• _EXERCISE AIM_:
Repeat every line that appears below, with nothing altered.

• _GIVEN DATA_:
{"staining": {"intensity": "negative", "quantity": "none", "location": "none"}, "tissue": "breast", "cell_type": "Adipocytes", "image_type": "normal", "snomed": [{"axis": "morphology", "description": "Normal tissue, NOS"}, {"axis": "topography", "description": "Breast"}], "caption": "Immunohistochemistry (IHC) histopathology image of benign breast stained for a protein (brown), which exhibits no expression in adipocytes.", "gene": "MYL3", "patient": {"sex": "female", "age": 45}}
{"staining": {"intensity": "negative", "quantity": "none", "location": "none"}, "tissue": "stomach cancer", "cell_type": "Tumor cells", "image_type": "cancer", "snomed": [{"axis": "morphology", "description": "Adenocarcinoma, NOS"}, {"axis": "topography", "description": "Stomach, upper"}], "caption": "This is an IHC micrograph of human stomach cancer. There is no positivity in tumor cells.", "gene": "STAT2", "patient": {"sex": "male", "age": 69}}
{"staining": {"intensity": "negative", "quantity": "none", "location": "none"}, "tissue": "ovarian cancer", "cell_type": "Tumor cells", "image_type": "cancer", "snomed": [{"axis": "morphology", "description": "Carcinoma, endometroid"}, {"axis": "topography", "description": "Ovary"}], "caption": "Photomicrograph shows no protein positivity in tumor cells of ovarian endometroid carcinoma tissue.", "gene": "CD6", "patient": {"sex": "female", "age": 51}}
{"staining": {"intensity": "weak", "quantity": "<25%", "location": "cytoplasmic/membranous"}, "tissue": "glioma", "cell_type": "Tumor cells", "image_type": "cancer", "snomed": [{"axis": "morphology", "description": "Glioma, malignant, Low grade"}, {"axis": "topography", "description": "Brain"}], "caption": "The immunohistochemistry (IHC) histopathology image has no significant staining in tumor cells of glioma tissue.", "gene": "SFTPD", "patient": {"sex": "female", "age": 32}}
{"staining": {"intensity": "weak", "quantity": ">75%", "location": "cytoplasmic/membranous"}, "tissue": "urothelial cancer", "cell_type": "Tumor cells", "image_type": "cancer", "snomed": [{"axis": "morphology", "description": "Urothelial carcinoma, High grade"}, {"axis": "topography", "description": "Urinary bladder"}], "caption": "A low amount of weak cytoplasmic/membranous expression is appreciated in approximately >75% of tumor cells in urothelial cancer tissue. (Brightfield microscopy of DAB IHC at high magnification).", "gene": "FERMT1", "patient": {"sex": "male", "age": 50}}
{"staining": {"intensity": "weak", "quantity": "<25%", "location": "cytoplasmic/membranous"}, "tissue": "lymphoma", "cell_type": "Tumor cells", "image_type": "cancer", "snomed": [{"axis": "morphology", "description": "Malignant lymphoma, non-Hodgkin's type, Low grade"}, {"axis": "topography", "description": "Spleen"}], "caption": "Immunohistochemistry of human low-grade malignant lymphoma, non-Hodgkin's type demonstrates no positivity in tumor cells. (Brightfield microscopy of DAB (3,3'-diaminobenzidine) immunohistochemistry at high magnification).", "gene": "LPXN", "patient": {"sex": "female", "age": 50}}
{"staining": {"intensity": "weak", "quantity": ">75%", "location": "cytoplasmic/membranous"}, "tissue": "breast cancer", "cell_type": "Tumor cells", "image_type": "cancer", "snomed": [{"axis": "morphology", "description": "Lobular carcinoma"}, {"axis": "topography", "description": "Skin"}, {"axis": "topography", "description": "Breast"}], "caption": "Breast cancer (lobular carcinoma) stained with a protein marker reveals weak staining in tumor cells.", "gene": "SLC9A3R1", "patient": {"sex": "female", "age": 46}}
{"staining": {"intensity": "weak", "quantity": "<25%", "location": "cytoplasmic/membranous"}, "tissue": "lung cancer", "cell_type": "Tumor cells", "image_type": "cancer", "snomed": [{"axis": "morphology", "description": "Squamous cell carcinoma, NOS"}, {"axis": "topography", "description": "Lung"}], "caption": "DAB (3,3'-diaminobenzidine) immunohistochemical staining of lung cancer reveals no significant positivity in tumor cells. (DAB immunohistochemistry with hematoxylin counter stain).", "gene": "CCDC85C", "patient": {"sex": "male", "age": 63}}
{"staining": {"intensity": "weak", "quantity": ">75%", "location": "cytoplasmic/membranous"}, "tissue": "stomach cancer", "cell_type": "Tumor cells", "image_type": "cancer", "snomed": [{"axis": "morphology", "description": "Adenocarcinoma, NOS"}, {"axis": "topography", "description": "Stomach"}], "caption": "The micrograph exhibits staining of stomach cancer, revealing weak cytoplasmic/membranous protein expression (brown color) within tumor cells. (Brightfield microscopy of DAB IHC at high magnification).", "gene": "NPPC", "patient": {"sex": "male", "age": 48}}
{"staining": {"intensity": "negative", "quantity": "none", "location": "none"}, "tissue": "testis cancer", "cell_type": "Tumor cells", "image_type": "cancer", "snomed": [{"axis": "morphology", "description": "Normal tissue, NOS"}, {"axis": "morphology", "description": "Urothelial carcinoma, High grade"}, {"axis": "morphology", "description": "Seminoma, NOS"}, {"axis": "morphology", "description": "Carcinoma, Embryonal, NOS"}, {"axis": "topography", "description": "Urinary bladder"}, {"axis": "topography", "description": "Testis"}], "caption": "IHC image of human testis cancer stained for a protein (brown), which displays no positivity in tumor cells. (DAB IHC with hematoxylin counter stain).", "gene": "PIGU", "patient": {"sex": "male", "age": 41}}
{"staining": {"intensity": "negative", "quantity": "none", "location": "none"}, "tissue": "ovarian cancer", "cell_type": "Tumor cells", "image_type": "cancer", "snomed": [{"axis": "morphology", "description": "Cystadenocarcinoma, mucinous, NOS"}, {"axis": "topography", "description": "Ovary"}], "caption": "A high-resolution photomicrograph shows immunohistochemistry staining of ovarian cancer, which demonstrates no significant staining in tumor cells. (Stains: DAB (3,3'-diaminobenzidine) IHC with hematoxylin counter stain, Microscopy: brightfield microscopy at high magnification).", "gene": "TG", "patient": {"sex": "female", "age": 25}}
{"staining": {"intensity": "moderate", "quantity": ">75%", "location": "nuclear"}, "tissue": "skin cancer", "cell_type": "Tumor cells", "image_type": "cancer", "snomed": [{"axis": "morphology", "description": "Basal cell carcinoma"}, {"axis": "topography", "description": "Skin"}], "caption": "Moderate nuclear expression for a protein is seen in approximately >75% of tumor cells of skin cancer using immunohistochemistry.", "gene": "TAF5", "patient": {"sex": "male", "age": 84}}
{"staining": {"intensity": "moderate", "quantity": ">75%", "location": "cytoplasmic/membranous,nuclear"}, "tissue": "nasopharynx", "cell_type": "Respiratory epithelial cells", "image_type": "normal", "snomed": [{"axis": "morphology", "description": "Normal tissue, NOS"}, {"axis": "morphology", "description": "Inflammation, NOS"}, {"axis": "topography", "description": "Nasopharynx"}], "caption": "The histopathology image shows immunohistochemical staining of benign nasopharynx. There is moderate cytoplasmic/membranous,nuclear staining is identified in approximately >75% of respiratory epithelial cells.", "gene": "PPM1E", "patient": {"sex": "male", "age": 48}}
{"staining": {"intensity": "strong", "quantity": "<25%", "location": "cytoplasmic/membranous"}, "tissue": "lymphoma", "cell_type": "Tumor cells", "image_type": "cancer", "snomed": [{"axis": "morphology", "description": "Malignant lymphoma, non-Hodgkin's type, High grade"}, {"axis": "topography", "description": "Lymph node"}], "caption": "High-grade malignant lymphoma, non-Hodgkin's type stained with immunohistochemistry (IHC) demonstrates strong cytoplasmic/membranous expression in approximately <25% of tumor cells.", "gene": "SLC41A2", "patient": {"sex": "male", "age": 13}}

• _ANSWER TO THIS EXERCISE_:
{"staining": {"intensity": "negative", "quantity": "none", "location": "none"}, "tissue": "breast", "cell_type": "Adipocytes", "image_type": "normal", "snomed": [{"axis": "morphology", "description": "Normal tissue, NOS"}, {"axis": "topography", "description": "Breast"}], "caption": "Immunohistochemistry (IHC) histopathology image of benign breast stained for a protein (brown), which exhibits no expression in adipocytes.", "gene": "MYL3", "patient": {"sex": "female", "age": 45}}
{"staining": {"intensity": "negative", "quantity": "none", "location": "none"}, "tissue": "stomach cancer", "cell_type": "Tumor cells", "image_type": "cancer", "snomed": [{"axis": "morphology", "description": "Adenocarcinoma, NOS"}, {"axis": "topography", "description": "Stomach, upper"}], "caption": "This is an IHC micrograph of human stomach cancer. There is no positivity in tumor cells.", "gene": "STAT2", "patient": {"sex": "male", "age": 69}}
{"staining": {"intensity": "negative", "quantity": "none", "location": "none"}, "tissue": "ovarian cancer", "cell_type": "Tumor cells", "image_type": "cancer", "snomed": [{"axis": "morphology", "description": "Carcinoma, endometroid"}, {"axis": "topography", "description": "Ovary"}], "caption": "Photomicrograph shows no protein positivity in tumor cells of ovarian endometroid carcinoma tissue.", "gene": "CD6", "patient": {"sex": "female", "age": 51}}
{"staining": {"intensity": "weak", "quantity": "<25%", "location": "cytoplasmic/membranous"}, "tissue": "glioma", "cell_type": "Tumor cells", "image_type": "cancer", "snomed": [{"axis": "morphology", "description": "Glioma, malignant, Low grade"}, {"axis": "topography", "description": "Brain"}], "caption": "The immunohistochemistry (IHC) histopathology image has no significant staining in tumor cells of glioma tissue.", "gene": "SFTPD", "patient": {"sex": "female", "age": 32}}
{"staining": {"intensity": "weak", "quantity": ">75%", "location": "cytoplasmic/membranous"}, "tissue": "urothelial cancer", "cell_type": "Tumor cells", "image_type": "cancer", "snomed": [{"axis": "morphology", "description": "Urothelial carcinoma, High grade"}, {"axis": "topography", "description": "Urinary bladder"}], "caption": "A low amount of weak cytoplasmic/membranous expression is appreciated in approximately >75% of tumor cells in urothelial cancer tissue. (Brightfield microscopy of DAB IHC at high magnification).", "gene": "FERMT1", "patient": {"sex": "male", "age": 50}}
{"staining": {"intensity": "weak", "quantity": "<25%", "location": "cytoplasmic/membranous"}, "tissue": "lymphoma", "cell_type": "Tumor cells", "image_type": "cancer", "snomed": [{"axis": "morphology", "description": "Malignant lymphoma, non-Hodgkin's type, Low grade"}, {"axis": "topography", "description": "Spleen"}], "caption": "Immunohistochemistry of human low-grade malignant lymphoma, non-Hodgkin's type demonstrates no positivity in tumor cells. (Brightfield microscopy of DAB (3,3'-diaminobenzidine) immunohistochemistry at high magnification).", "gene": "LPXN", "patient": {"sex": "female", "age": 50}}
{"staining": {"intensity": "weak", "quantity": ">75%", "location": "cytoplasmic/membranous"}, "tissue": "breast cancer", "cell_type": "Tumor cells", "image_type": "cancer", "snomed": [{"axis": "morphology", "description": "Lobular carcinoma"}, {"axis": "topography", "description": "Skin"}, {"axis": "topography", "description": "Breast"}], "caption": "Breast cancer (lobular carcinoma) stained with a protein marker reveals weak staining in tumor cells.", "gene": "SLC9A3R1", "patient": {"sex": "female", "age": 46}}
{"staining": {"intensity": "weak", "quantity": "<25%", "location": "cytoplasmic/membranous"}, "tissue": "lung cancer", "cell_type": "Tumor cells", "image_type": "cancer", "snomed": [{"axis": "morphology", "description": "Squamous cell carcinoma, NOS"}, {"axis": "topography", "description": "Lung"}], "caption": "DAB (3,3'-diaminobenzidine) immunohistochemical staining of lung cancer reveals no significant positivity in tumor cells. (DAB immunohistochemistry with hematoxylin counter stain).", "gene": "CCDC85C", "patient": {"sex": "male", "age": 63}}
{"staining": {"intensity": "weak", "quantity": ">75%", "location": "cytoplasmic/membranous"}, "tissue": "stomach cancer", "cell_type": "Tumor cells", "image_type": "cancer", "snomed": [{"axis": "morphology", "description": "Adenocarcinoma, NOS"}, {"axis": "topography", "description": "Stomach"}], "caption": "The micrograph exhibits staining of stomach cancer, revealing weak cytoplasmic/membranous protein expression (brown color) within tumor cells. (Brightfield microscopy of DAB IHC at high magnification).", "gene": "NPPC", "patient": {"sex": "male", "age": 48}}
{"staining": {"intensity": "negative", "quantity": "none", "location": "none"}, "tissue": "testis cancer", "cell_type": "Tumor cells", "image_type": "cancer", "snomed": [{"axis": "morphology", "description": "Normal tissue, NOS"}, {"axis": "morphology", "description": "Urothelial carcinoma, High grade"}, {"axis": "morphology", "description": "Seminoma, NOS"}, {"axis": "morphology", "description": "Carcinoma, Embryonal, NOS"}, {"axis": "topography", "description": "Urinary bladder"}, {"axis": "topography", "description": "Testis"}], "caption": "IHC image of human testis cancer stained for a protein (brown), which displays no positivity in tumor cells. (DAB IHC with hematoxylin counter stain).", "gene": "PIGU", "patient": {"sex": "male", "age": 41}}
{"staining": {"intensity": "negative", "quantity": "none", "location": "none"}, "tissue": "ovarian cancer", "cell_type": "Tumor cells", "image_type": "cancer", "snomed": [{"axis": "morphology", "description": "Cystadenocarcinoma, mucinous, NOS"}, {"axis": "topography", "description": "Ovary"}], "caption": "A high-resolution photomicrograph shows immunohistochemistry staining of ovarian cancer, which demonstrates no significant staining in tumor cells. (Stains: DAB (3,3'-diaminobenzidine) IHC with hematoxylin counter stain, Microscopy: brightfield microscopy at high magnification).", "gene": "TG", "patient": {"sex": "female", "age": 25}}
{"staining": {"intensity": "moderate", "quantity": ">75%", "location": "nuclear"}, "tissue": "skin cancer", "cell_type": "Tumor cells", "image_type": "cancer", "snomed": [{"axis": "morphology", "description": "Basal cell carcinoma"}, {"axis": "topography", "description": "Skin"}], "caption": "Moderate nuclear expression for a protein is seen in approximately >75% of tumor cells of skin cancer using immunohistochemistry.", "gene": "TAF5", "patient": {"sex": "male", "age": 84}}
{"staining": {"intensity": "moderate", "quantity": ">75%", "location": "cytoplasmic/membranous,nuclear"}, "tissue": "nasopharynx", "cell_type": "Respiratory epithelial cells", "image_type": "normal", "snomed": [{"axis": "morphology", "description": "Normal tissue, NOS"}, {"axis": "morphology", "description": "Inflammation, NOS"}, {"axis": "topography", "description": "Nasopharynx"}], "caption": "The histopathology image shows immunohistochemical staining of benign nasopharynx. There is moderate cytoplasmic/membranous,nuclear staining is identified in approximately >75% of respiratory epithelial cells.", "gene": "PPM1E", "patient": {"sex": "male", "age": 48}}
{"staining": {"intensity": "strong", "quantity": "<25%", "location": "cytoplasmic/membranous"}, "tissue": "lymphoma", "cell_type": "Tumor cells", "image_type": "cancer", "snomed": [{"axis": "morphology", "description": "Malignant lymphoma, non-Hodgkin's type, High grade"}, {"axis": "topography", "description": "Lymph node"}], "caption": "High-grade malignant lymphoma, non-Hodgkin's type stained with immunohistochemistry (IHC) demonstrates strong cytoplasmic/membranous expression in approximately <25% of tumor cells.", "gene": "SLC41A2", "patient": {"sex": "male", "age": 13}}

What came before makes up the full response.